As I said in the last post, people really have trouble with the concept of “detachment.” I have had trouble understanding what it is in the past, and am not pretending I “just got it” or some such nonsense. But detachment isn’t stepping away. It’s stepping away from the idea that your emotional state should rise and fall based on whether the world does what you want. To put it another way, it’s stepping away from control.
That distinction seems to really bother people. And I think I have an idea why.
We live in a kind of fandom-driven social reality. You don’t just interact with things, you identify with them. You pick a side, you attach to it, and it becomes a source of meaning, identity, and stability. Politics is one of the places where this shows up most clearly—and thus content and politics are not so different; everything is affected by these dynamics.

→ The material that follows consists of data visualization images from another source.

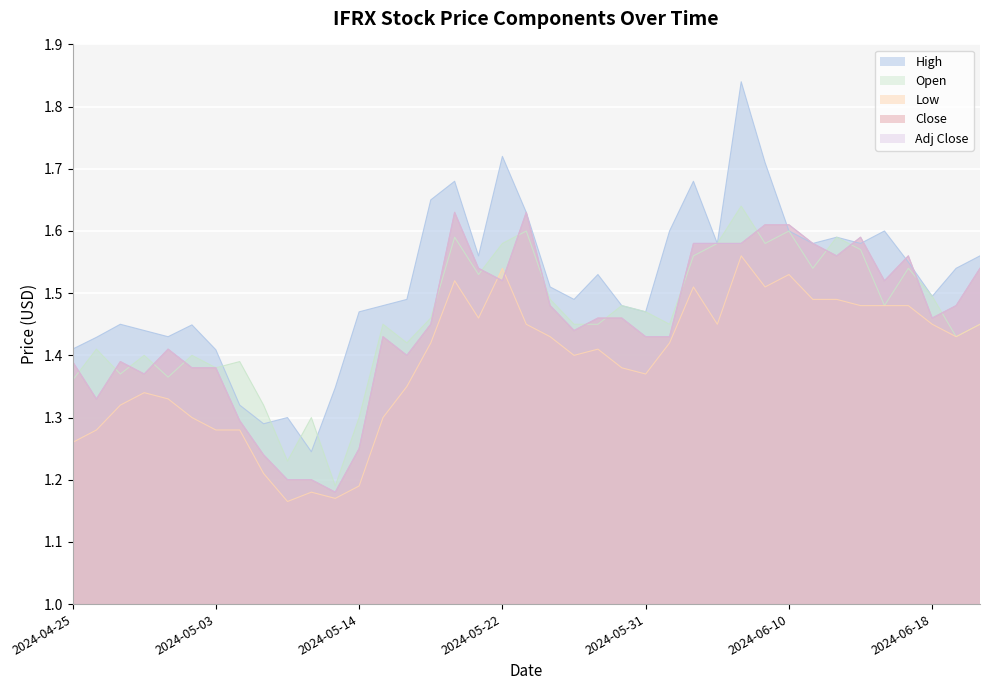

True or false: Low has more than 0 interior local peaks.

True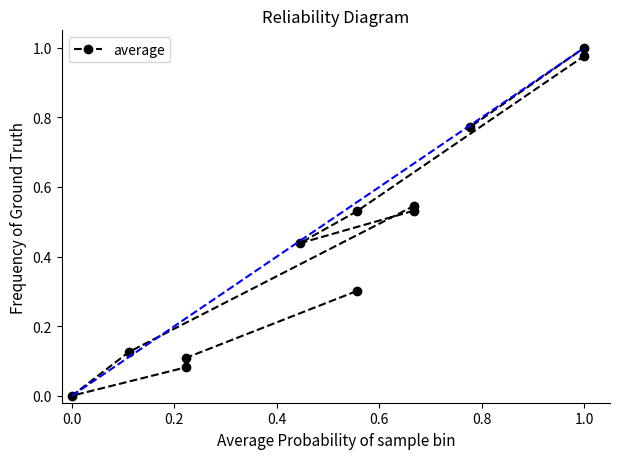

How many lines are shown in the chart?

1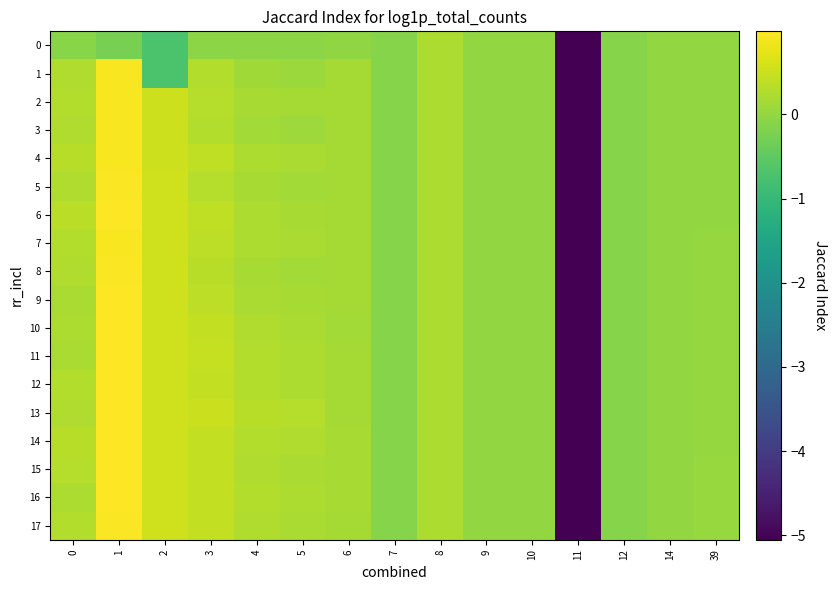

Reading left to right, what are all the values shown in this chart?

0: 0=-0.1	1=-0.2	2=-0.7	3=-0.1	4=-0.1	5=-0.1	6=-0.0	7=-0.1	8=0.2	9=0.0	10=0.0	11=-5.1	12=-0.1	14=-0.0	39=0.0
1: 0=0.3	1=0.9	2=-0.7	3=0.3	4=0.1	5=0.1	6=0.2	7=-0.1	8=0.2	9=0.0	10=0.0	11=-5.1	12=-0.1	14=-0.0	39=0.0
2: 0=0.3	1=0.9	2=0.5	3=0.3	4=0.2	5=0.2	6=0.2	7=-0.1	8=0.2	9=0.0	10=0.0	11=-5.1	12=-0.1	14=-0.0	39=0.0
3: 0=0.3	1=0.9	2=0.5	3=0.3	4=0.1	5=0.1	6=0.2	7=-0.1	8=0.2	9=0.0	10=0.0	11=-5.1	12=-0.1	14=-0.0	39=0.0
4: 0=0.4	1=0.9	2=0.5	3=0.4	4=0.2	5=0.2	6=0.2	7=-0.1	8=0.2	9=0.0	10=0.0	11=-5.1	12=-0.1	14=-0.0	39=0.0
5: 0=0.3	1=1.0	2=0.5	3=0.3	4=0.2	5=0.1	6=0.2	7=-0.1	8=0.2	9=0.0	10=0.0	11=-5.1	12=-0.1	14=-0.0	39=0.0
6: 0=0.4	1=1.0	2=0.5	3=0.4	4=0.2	5=0.2	6=0.2	7=-0.1	8=0.2	9=0.0	10=0.0	11=-5.1	12=-0.1	14=-0.0	39=0.0
7: 0=0.3	1=0.9	2=0.5	3=0.4	4=0.2	5=0.2	6=0.2	7=-0.1	8=0.2	9=0.0	10=0.0	11=-5.1	12=-0.1	14=-0.0	39=0.0
8: 0=0.3	1=1.0	2=0.5	3=0.3	4=0.2	5=0.1	6=0.2	7=-0.1	8=0.2	9=0.0	10=0.0	11=-5.1	12=-0.1	14=-0.0	39=0.0
9: 0=0.2	1=1.0	2=0.5	3=0.4	4=0.2	5=0.2	6=0.2	7=-0.1	8=0.2	9=0.0	10=0.0	11=-5.1	12=-0.1	14=0.0	39=0.0
10: 0=0.3	1=1.0	2=0.5	3=0.4	4=0.3	5=0.2	6=0.2	7=-0.1	8=0.2	9=0.0	10=0.0	11=-5.1	12=-0.1	14=0.0	39=0.0
11: 0=0.2	1=1.0	2=0.5	3=0.5	4=0.3	5=0.2	6=0.2	7=-0.1	8=0.2	9=0.0	10=0.0	11=-5.1	12=-0.1	14=0.0	39=0.0
12: 0=0.3	1=1.0	2=0.5	3=0.4	4=0.3	5=0.3	6=0.2	7=-0.1	8=0.2	9=0.0	10=0.0	11=-5.1	12=-0.1	14=0.0	39=0.0
13: 0=0.3	1=1.0	2=0.5	3=0.5	4=0.3	5=0.3	6=0.2	7=-0.1	8=0.2	9=0.0	10=0.0	11=-5.1	12=-0.1	14=0.0	39=0.0
14: 0=0.3	1=1.0	2=0.5	3=0.4	4=0.3	5=0.3	6=0.2	7=-0.1	8=0.2	9=0.0	10=0.0	11=-5.1	12=-0.1	14=0.0	39=0.0
15: 0=0.3	1=1.0	2=0.5	3=0.4	4=0.3	5=0.2	6=0.2	7=-0.1	8=0.2	9=0.0	10=0.0	11=-5.1	12=-0.1	14=0.0	39=0.0
16: 0=0.2	1=1.0	2=0.5	3=0.4	4=0.3	5=0.2	6=0.2	7=-0.1	8=0.2	9=0.0	10=0.0	11=-5.1	12=-0.1	14=0.0	39=0.0
17: 0=0.3	1=1.0	2=0.5	3=0.4	4=0.3	5=0.2	6=0.2	7=-0.1	8=0.2	9=0.0	10=0.0	11=-5.1	12=-0.1	14=0.0	39=0.1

And when everything works this way, boundaries start to look like betrayal. If someone says, “I’m not going to tie my well-being to outcomes I can’t control,” it registers as an attack.

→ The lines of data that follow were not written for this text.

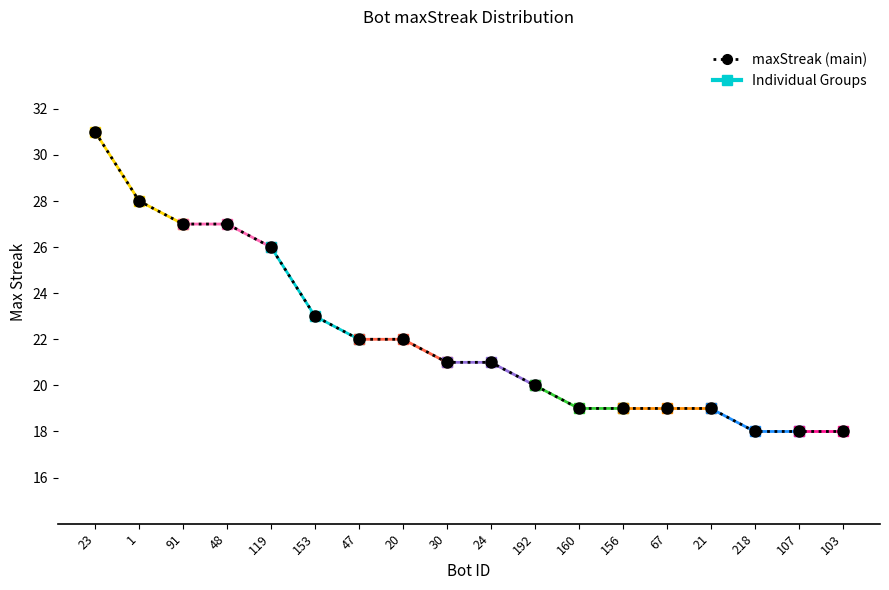

Which label corresponds to the smallest value in the chart?

218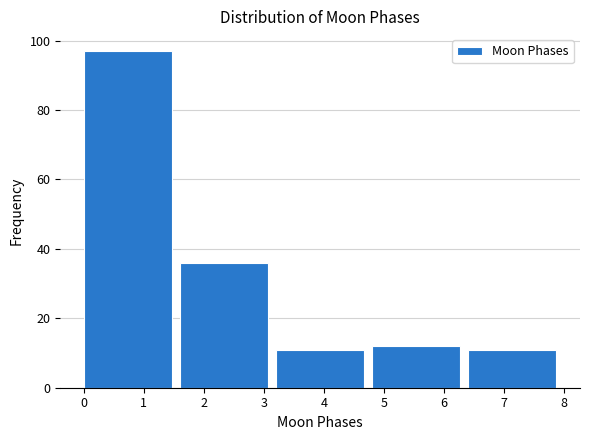

What is the height of the bar covering 6.4 to 8.0 on the x-axis? The values are not printed on the chart, so give them approximately, as read against the axis.

12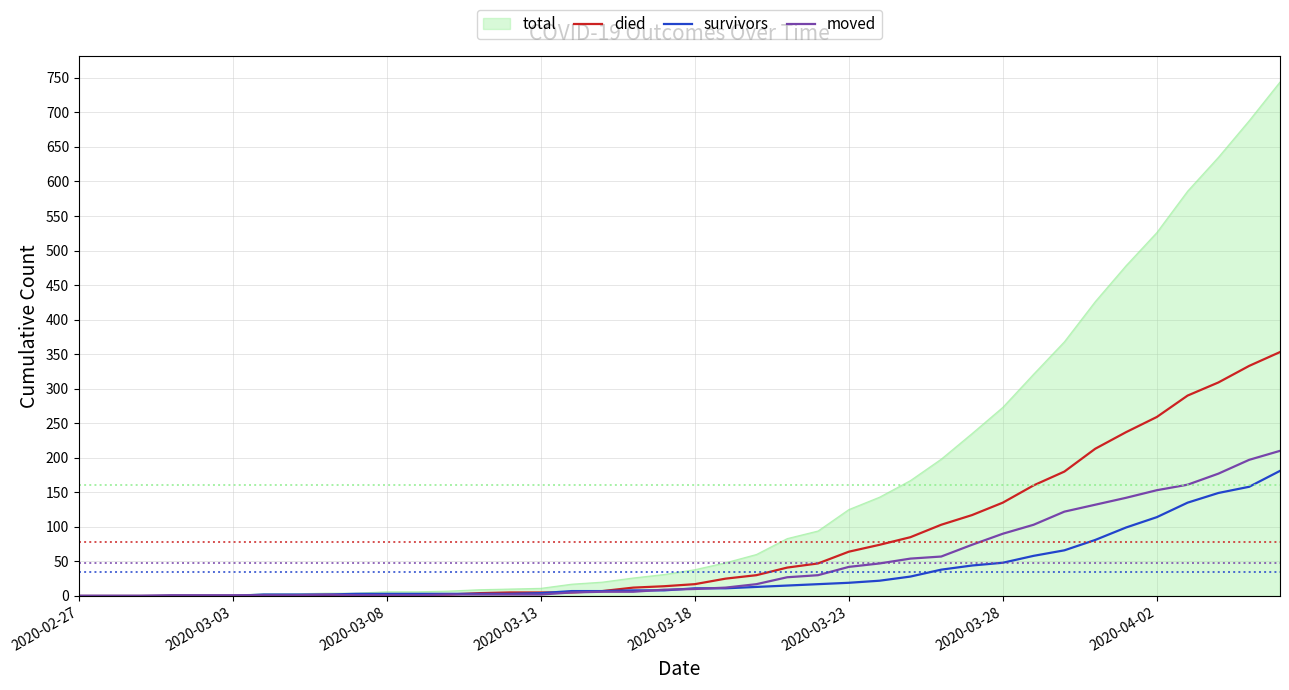

What is the highest value of the total series?

744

Here’s a real attack on that mode, though: if effectiveness were the metric by which things were measured, contemporary politics is useless horseshit. It’s ineffective nonsense that doesn’t go anywhere because people have been trained on metricizing visibility.
Instead of evaluating things in terms of durability, sustainability, and interdependence, it’s measured by the intensity of what you say, support, and whether you actually “do something.” The priority is not whether anything works or lasts, but just that people “participate.” People don’t assess the outcomes of their actions, instead they measure compliance, how well people demonstrate alignment.

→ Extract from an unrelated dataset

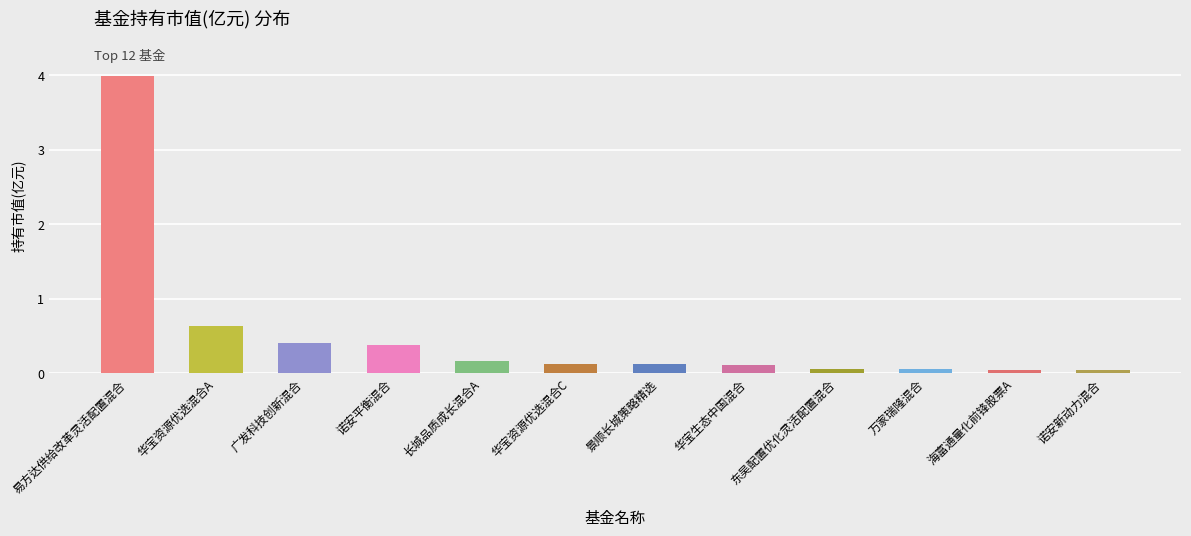

What position from the right is 万家瑞隆混合?

3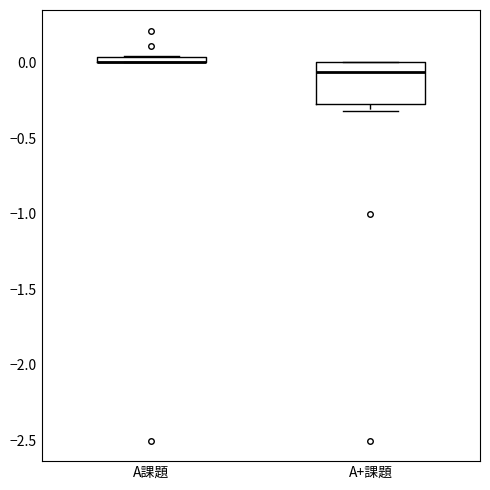

Comparing the boxes themselves (not the whiskers), which one is the tallest?

A+課題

My next book is about fandom. My last documentary is as well.
To cut to the chase: if your model of engagement requires you to be constantly overwhelmed, constantly reactive, constantly pushing past your limits, then what you’re describing isn’t strength. It’s a system that consumes the people inside it.
This is “dedicated leftism.” This is what “the left” thinks it needs to be doing.
But people drop out when they are engaged in a way that couldn’t last. I am proposing a means of engagement that can. One that isn’t obsessed with “solutions” and understands we do not control the outcome. The leaders of the various revolutions knew why they were fighting, not how things would end.
We can engage without trying to control everything. We can care without taking on responsibility for outcomes we can’t determine. We can use our energy to actually think, rather than just endlessly yell the ideal outcome with other people who say “fuck yeah!”
If anything, detachment makes eventual change possible. And it doesn’t ruin your life. What that comment advocates for will.





This makes a good point. MN Atty Gen Keith Ellison at a Friends of the Boundary Waters told the crowd all the ways they could release their emotions by going to more rallies and writing more letters. Wtf is HE doing to protect the BWCAW? Blaming Republicans and Putin.
Agree that your emotional state shouldn't be dependent on whether the world does what you want. But continuing to engage with healthier emotional boundaries is only partial detachment. And engaging in any capacity will impact your emotions to some extent. Engaging with tools and systems and messaging owned by our oppressors means that our engagement will be used to continue to oppress us in one way or another. If everyone stopped engaging with political content on the internet we'd have so much more time to pay attention to the shit happening right under our noses, in our communities, in real life. And they are mutually exclusive because at the end of the day we are humans with limited capacity, everything is a trade off. Engagement is a distraction.